Resté seul, ayant entendu le roulement de la voiture qui emmenait Laurence et le père Plantat, l’agent de la Sûreté vint se placer devant le cadavre de Trémorel.

«Voilà, se disait-il, un misérable que j’ai tué au lieu de l’arrêter et de le livrer à la justice. En avais-je le droit?
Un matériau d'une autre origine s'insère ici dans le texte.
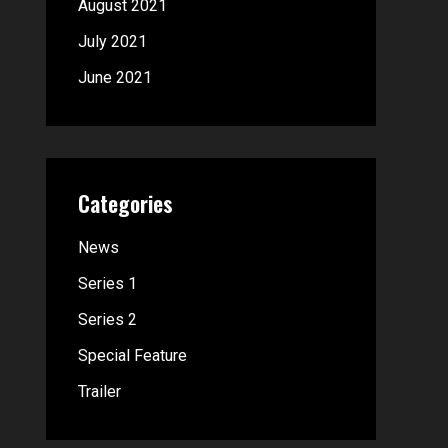
August 2021
July 2021
June 2021
Categories
News
Series 1
Series 2
Special Feature
Trailer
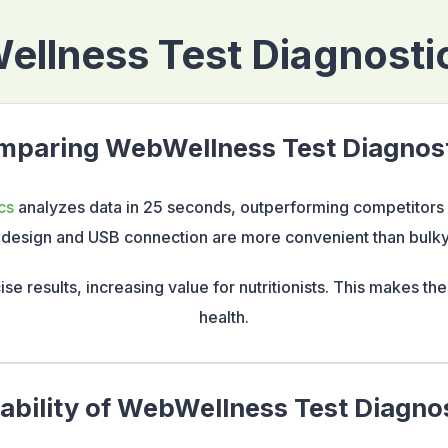
llness Test Diagnostic
paring WebWellness Test Diagnos
cs
analyzes data in 25 seconds, outperforming competitors n
design and USB connection are more convenient than bulky
ise results, increasing value for nutritionists. This makes th
health.
ability of WebWellness Test Diagno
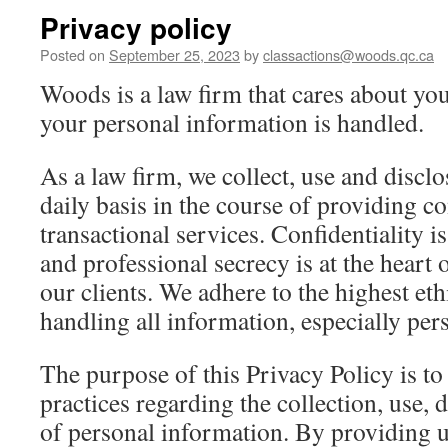
Privacy policy
Posted on
September 25, 2023
by
classactions@woods.qc.ca
Woods is a law firm that cares about yo
your personal information is handled.
As a law firm, we collect, use and discl
daily basis in the course of providing co
transactional services. Confidentiality i
and professional secrecy is at the heart 
our clients. We adhere to the highest et
handling all information, especially per
The purpose of this Privacy Policy is t
practices regarding the collection, use, 
of personal information. By providing u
Non, mais ma conscience ne me reproche rien, c’est donc que j’ai bien agi.»

Et courant à l’escalier, il appela ses hommes.

28

Le lendemain même de la mort de Trémorel, La Ripaille et Guespin étaient remis en liberté, et recevaient, l’un quatre mille francs pour s’acheter un bateau et des filets à mailles réglementaires, l’autre dix mille francs, avec promesse de pareille somme au bout d’un an, s’il allait s’établir dans son pays.

Quinze jours plus tard, à la grande surprise des badauds d’Orcival, qui n’ont jamais su le fin mot de l’histoire, le père Plantat épousait Mlle Laurence Courtois et, le soir même, les nouveaux époux partaient pour l’Italie en annonçant qu’ils y resteraient au moins un an.

Quant au père Courtois, il vient de mettre en vente son beau domaine d’Orcival, il se propose de s’établir dans le midi, et est en quête d’une commune ayant besoin d’un bon maire.

Comme tout le monde, M. Lecoq aurait oublié cette affaire du Valfeuillu restée fort obscure dans le public, n’était que l’autre matin un notaire est venu de sa personne lui apporter une lettre bien gracieuse de Laurence et un gros cahier de papier timbré.

Ces paperasses n’étaient autres que les titres de propriété de la jolie habitation du père Plantat à Orcival, «telle qu’elle se poursuit et comporte, avec meubles meublants, écurie, remise, jardin, dépendances diverses», et quelques arpents de prés aux environs.

– Ô prodige! s’écria M. Lecoq, je n’ai pas obligé des ingrats! Pour la rareté du fait, je consens à devenir propriétaire.